Parks recalled knocking on residents’ doors and hearing stories about the nearby oil facility: A woman was sprayed with oil while watering her front yard. The noxious odors of diesel exhaust and petroleum fumes permeated a toddler’s room even when the windows were closed. Others complained of headaches and nosebleeds, and miscarriages were common, he recalled.

A report by a petroleum administrator hired in 2016 to oversee the city’s oil and gas operations noted that the Jefferson Boulevard facility was classified as containing hydrogen sulfide gas, which can emit a rotten egg odor and cause odor loss cause. and that chemicals such as benzene

a carcinogenic substance,

are also issued from the site.

In 2017, following persistent demands from community activists to close the site, members of the LA City Council issued a series of strict rules that oil companies must follow if they want to continue operating drilling sites next to homes in South LA.

The requirements included requiring the drilling equipment to be permanently enclosed by a 45-foot-tall structure to reduce noise and odors and block bright light. It was a major victory for community activists, who had argued that the site was an example of the toxic effects of oil drilling on urban neighborhoods.

Officials described the requirements at the time as the toughest ever imposed on an LA drilling site

Sentinel Peak Resources denied the orders and filed a lawsuit.

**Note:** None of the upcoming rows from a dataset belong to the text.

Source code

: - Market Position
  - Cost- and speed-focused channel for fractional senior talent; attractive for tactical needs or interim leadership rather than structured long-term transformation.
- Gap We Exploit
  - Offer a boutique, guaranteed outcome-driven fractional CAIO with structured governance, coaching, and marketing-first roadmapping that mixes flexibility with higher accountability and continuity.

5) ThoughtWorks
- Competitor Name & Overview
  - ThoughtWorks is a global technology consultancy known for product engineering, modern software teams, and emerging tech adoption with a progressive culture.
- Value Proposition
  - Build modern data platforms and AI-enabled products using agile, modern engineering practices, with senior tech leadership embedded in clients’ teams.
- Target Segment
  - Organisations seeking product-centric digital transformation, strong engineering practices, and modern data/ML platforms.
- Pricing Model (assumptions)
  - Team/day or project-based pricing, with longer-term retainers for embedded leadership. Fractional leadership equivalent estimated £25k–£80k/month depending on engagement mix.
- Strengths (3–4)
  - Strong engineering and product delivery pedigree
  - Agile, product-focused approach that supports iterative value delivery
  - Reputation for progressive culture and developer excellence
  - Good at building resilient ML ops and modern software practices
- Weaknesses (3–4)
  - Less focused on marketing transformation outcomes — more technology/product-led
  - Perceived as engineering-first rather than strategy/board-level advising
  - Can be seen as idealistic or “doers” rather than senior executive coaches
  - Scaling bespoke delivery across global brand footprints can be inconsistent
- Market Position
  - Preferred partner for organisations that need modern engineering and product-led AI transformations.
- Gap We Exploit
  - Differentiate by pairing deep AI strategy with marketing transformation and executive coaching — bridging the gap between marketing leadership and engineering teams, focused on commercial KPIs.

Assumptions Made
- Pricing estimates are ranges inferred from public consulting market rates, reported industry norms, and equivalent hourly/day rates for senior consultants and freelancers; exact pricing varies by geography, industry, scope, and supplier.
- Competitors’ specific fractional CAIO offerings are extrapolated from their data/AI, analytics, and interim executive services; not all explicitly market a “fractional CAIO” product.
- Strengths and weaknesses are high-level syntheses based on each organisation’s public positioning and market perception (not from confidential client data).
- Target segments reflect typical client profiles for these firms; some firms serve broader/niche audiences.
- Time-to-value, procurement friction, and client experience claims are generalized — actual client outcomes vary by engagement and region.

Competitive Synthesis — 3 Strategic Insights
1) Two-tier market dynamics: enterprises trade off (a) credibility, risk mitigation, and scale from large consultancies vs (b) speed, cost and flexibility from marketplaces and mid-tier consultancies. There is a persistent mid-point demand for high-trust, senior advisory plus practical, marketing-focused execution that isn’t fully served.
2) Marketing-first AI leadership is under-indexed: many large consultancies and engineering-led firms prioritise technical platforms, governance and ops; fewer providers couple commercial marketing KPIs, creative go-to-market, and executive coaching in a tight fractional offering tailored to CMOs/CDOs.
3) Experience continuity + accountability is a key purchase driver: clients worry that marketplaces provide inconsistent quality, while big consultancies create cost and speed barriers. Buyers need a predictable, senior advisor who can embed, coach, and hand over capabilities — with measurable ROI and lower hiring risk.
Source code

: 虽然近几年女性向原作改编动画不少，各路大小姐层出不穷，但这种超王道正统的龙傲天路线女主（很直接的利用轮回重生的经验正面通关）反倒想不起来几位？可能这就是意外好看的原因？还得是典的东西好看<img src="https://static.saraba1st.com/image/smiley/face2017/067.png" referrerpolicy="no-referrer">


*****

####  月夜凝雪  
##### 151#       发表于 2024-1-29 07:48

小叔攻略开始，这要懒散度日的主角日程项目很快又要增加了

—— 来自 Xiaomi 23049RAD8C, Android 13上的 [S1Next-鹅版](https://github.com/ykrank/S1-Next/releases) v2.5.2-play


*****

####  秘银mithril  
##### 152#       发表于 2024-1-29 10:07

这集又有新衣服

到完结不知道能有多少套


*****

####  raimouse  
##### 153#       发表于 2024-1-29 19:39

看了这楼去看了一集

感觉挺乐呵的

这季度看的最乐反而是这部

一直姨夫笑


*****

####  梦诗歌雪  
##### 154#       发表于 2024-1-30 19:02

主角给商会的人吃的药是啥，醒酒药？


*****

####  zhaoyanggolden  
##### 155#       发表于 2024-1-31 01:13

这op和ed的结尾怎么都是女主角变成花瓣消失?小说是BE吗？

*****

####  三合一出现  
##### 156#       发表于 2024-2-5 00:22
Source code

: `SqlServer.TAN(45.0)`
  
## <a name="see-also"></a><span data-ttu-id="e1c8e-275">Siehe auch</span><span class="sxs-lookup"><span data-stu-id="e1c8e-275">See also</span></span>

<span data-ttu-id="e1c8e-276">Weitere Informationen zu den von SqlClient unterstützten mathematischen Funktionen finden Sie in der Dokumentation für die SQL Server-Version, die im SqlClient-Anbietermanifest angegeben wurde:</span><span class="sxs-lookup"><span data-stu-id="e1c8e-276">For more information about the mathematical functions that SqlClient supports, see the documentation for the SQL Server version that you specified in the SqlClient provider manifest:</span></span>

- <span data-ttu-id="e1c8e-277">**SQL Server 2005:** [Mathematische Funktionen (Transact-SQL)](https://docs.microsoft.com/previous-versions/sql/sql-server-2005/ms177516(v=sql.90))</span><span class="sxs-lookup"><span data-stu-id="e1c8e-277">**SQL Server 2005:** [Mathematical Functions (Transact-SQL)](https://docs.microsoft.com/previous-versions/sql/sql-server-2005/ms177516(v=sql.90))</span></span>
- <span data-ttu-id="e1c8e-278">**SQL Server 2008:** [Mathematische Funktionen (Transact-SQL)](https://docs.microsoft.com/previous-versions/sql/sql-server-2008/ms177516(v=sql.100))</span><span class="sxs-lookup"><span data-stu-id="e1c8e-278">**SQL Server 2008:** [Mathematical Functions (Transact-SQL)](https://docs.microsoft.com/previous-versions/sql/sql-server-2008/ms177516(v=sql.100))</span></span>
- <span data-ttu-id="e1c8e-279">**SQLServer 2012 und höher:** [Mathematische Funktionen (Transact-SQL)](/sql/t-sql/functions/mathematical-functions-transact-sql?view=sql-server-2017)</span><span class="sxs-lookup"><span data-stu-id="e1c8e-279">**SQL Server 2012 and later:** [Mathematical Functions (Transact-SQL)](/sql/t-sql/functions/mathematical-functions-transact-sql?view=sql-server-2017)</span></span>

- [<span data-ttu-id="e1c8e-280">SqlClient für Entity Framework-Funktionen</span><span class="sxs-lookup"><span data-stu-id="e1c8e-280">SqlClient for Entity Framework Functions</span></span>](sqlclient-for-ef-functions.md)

The company argued that the new mandates were unnecessarily oppressive and would force it to reduce or cease operations.

Nearly a year later, the company announced it would close the location for good.

As all oil facilities were removed and the 36 wells on site were capped, the community began working on a shared vision for the future of the site.

Because we knew that if we didn’t, the toxic violence of oil extraction would be replaced by the violence of displacement, Parks said. Developers are coming in, they’re tearing down houses, they’re building student housing, they’re pushing out old residents, and we didn’t want to see that happen.

With help from California Assemblymember Reggie Jones-Sawyer (D-Los Angeles), who is running for LA City Council District 10, they secured $10

million in state funding for these efforts.

“I’m very excited,” Jones-Sawyer said

said. “This will be the blueprint for how to effectively implement change.”

When Redeemer Community Partnership contacted him about their vision for the land, “it seemed like the perfect combination of dealing with our housing crisis and dealing with our open space crisis. And so when I was given the opportunity to donate the $10 million provide…


“It seemed like a great opportunity,” Jones-Sawyer said.

For residents

search for if

Corissa Pacillas, who has fought for years for stronger protections for the Jefferson Boulevard site, the purchase is an example of the power of organizing.

“It was encouraging to see that if people really organize with purpose and make their voices heard, and are persistent, and are passionate, and have good leadership, change can happen,” said Pacillas, who spent years documenting the facility’s operations from the veranda of the building. her apartment on the second floor. “I’m so excited that the property… will really benefit the community.”